One of the issues commented on by the Court was the Impact Assessment carried out by the Commission. This was a theoretical exercise undertaken prior to the commencement of the negotiations to assess the possible impact of the reform proposals on sugar production in Member States. It indicated that the Member States most likely to be affected adversely by the reform measures were Ireland along with Portugal, Greece and Italy.

The European Court of Auditors criticised the Commission for not using up to date information in the impact assessment in the case of a number of Member States. The Commission in its response pointed out that "the reform model did not require an analysis of the current profitability and prospects of every individual sugar producer in the EU. Therefore the Commission did not consider it necessary to collect such data on productivity and efficiency for the model chosen"

As the Commission points out repeatedly in its 17 page response to the Court, under the reform package it was up to operators to decide whether to close processing plants and avail of the compensation package or not. Obviously industry operators would have the most up to date information available to them in making that decision.

Ireland strongly opposed the Commission's reform proposals and sought to have them modified in such a way that an efficient sugar industry might have been retained in Ireland. At all stages during the actual negotiations the most up to date available information on the sugar industry in Ireland was used and the Commission was fully aware of the fact that sugar processing here was consolidated to one factory.

Ultimately, there was insufficient support for the Irish position and our efforts had to be directed at achieving the best possible compensation package. The total compensation package negotiated was worth €353m to Ireland.

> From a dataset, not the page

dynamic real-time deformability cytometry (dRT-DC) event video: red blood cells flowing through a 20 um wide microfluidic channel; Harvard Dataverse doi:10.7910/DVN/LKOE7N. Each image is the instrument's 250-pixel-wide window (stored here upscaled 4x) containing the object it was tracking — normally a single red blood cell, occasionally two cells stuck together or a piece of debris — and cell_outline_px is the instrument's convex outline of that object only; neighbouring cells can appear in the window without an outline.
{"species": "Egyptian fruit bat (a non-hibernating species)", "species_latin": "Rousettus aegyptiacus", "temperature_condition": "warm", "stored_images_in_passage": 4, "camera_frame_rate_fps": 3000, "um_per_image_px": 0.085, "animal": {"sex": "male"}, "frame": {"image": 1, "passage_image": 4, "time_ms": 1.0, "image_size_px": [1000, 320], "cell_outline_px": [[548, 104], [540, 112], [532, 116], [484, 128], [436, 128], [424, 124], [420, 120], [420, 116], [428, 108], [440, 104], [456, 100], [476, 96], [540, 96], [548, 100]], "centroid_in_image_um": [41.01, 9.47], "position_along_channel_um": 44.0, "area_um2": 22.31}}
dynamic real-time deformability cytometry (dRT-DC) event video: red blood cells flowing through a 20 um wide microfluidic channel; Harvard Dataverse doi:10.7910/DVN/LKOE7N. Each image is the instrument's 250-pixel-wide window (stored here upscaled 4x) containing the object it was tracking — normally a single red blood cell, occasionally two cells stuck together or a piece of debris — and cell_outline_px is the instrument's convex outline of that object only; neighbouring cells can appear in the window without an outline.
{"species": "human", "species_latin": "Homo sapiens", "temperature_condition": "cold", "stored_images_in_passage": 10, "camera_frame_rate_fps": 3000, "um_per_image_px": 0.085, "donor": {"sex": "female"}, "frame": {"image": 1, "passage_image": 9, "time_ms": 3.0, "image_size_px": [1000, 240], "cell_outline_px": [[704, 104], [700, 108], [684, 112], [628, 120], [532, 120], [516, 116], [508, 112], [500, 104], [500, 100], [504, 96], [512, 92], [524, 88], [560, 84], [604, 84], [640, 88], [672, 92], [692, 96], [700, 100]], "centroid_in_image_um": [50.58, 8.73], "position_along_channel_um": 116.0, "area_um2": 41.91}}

Greencore plc, the sole Irish sugar processor and holder of the Irish sugar quota, decided to avail of this scheme and accordingly the company renounced the quota and dismantled the last remaining sugar factory at Mallow in compliance with the conditions of the scheme. The decision by Greencore plc, to cease sugar production in Ireland was a commercial decision, having regard to the sugar market situation prevailing at the time and the impending reform of the sugar sector.